◆ **Records from a dataset**:
%%
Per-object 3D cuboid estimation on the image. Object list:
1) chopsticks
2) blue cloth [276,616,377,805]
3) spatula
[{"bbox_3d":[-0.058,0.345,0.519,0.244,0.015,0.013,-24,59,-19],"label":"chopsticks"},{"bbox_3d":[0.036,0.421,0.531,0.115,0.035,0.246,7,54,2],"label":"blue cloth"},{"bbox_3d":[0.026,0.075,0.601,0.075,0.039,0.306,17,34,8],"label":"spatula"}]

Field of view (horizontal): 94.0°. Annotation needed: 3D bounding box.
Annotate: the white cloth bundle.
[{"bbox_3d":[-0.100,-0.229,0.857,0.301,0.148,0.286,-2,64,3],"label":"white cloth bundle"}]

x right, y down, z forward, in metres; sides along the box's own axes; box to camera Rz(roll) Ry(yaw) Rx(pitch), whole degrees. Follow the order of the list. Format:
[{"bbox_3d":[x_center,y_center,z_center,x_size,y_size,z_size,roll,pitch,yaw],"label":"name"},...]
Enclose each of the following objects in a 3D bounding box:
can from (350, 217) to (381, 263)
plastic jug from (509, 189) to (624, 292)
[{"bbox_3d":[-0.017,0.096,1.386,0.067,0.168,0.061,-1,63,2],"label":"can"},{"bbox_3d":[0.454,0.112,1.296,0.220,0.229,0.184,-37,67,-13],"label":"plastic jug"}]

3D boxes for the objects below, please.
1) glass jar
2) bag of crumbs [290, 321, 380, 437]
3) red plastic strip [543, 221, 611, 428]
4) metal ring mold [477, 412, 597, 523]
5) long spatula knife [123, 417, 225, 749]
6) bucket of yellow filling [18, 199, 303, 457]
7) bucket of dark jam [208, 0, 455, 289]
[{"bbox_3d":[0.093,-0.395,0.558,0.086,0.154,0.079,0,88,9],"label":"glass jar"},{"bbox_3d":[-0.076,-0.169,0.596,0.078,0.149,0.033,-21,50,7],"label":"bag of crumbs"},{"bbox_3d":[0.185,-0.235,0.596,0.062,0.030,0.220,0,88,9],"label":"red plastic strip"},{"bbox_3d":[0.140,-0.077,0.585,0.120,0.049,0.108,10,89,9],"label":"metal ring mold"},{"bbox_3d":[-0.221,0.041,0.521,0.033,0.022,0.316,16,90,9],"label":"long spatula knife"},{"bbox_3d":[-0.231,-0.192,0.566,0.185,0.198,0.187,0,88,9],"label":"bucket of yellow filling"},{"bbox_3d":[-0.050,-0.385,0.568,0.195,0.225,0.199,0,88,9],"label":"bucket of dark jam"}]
%%
Once you have identified the lines above that contain "roll", copy each of them.

◆ **TASK RESULT**:
x right, y down, z forward, in metres; sides along the box's own axes; box to camera Rz(roll) Ry(yaw) Rx(pitch), whole degrees. Follow the order of the list. Format:
[{"bbox_3d":[x_center,y_center,z_center,x_size,y_size,z_size,roll,pitch,yaw],"label":"name"},...]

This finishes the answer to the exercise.